* **Exercise objective**: According to the text about learning to speak your spouse's language, what has become the couple's greatest marital struggle?

Learn to Speak Your Spouse’s Language

My greatest desire is to connect emotionally with my husband. Over the past few years as my relationship with God has strengthened, I have started opening up so much more with Jim. At night I lay on my husband’s chest and pour my soul out to him. I share my insecurities, struggles with God, my hopes and my dreams and it has been amazing. The problem is that I don’t want my husband just to listen to me. I want him to emotionally connect with me too. I want him to become an equal partner.

Our Greatest Struggle

Connecting emotionally has become our greatest marital struggle. It is the crazy cycle that we enter over and over. Usually it goes something like this…

First, I share and it feels so good connecting to let Jim know what is really going on with me. But then I start wondering about him. As I get naked emotionally, he stays safe. He’s like a spectator, like he’s going along for the ride without really participating, and I start to feel hurt.

So, I start asking him questions and soon he’s sharing surface details about his day.  Sometimes I am fine with our conversations, but other times I just crave something deeper. And as I start pushing, my husband begins to get that deer in the headlights look of, “I have no idea what you are talking about it.” When I ask how he feels about something, it is as if I am asking him to speak a foreign language. And I feel like I am banging my head against the wall over and over because he never really gets how to emotionally connect.

In my deepest darkest times of frustration over my husband’s lack of skill at connecting emotionally, I have thought, “this must be what it feels like to a man when his wife does not understand the importance of sex!”

Disclosure: What follows uses generalizations about men and women to illustrate a point. If you don’t fit these generalizations then please don’t take offense. Even though your marriage may not fit this scenario, figure out your spouse’s individual desire, take it seriously, and do what you can to grow so that you can meet it.

Different Languages

Men and women seem to speak different languages. When our spouse asks us to speak their language, it feels foreign, terrifying and at times absolutely impossible.

If you crave connection through sex, then take all your feelings of frustration over your wife ignoring your sexual desires, and realize that she probably feels exactly the same way – just over different issues.  And if you’re banging your head against the wall because your husband doesn’t know how to open up and talk from the heart, then understand how hurt he feels because you won’t take steps to embrace sexuality as a powerful way for the two of you to connect.

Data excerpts
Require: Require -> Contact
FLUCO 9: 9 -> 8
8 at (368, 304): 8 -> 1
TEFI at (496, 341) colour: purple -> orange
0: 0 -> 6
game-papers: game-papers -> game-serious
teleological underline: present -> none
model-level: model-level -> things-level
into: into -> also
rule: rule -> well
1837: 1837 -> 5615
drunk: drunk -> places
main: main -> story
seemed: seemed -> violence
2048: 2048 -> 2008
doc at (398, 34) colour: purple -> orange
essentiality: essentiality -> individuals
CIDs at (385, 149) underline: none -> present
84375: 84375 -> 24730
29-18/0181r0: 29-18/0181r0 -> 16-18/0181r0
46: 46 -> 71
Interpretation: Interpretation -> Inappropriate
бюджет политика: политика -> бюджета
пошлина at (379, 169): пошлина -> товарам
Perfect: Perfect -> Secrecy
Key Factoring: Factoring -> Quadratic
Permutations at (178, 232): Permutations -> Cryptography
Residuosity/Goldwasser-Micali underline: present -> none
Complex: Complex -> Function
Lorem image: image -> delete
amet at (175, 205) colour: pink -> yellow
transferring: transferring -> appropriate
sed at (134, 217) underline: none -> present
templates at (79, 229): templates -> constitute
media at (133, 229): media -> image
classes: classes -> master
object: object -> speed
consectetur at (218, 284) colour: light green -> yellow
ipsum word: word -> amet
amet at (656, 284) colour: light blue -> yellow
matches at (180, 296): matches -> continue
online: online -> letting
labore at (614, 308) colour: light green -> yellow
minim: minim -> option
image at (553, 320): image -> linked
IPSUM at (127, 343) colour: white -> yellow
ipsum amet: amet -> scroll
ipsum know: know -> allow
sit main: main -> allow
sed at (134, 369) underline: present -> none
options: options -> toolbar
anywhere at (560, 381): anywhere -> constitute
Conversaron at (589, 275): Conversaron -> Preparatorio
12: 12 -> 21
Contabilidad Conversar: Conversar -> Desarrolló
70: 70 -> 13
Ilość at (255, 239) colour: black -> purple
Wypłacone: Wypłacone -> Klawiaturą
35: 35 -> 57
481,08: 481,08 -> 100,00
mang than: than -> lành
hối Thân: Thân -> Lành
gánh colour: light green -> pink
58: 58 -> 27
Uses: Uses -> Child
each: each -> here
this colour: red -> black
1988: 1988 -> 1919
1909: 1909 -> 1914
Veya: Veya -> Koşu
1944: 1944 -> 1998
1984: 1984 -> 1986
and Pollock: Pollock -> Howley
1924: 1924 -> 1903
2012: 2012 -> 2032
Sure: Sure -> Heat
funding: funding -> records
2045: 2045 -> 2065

* **Answer to this exercise**: Connecting emotionally.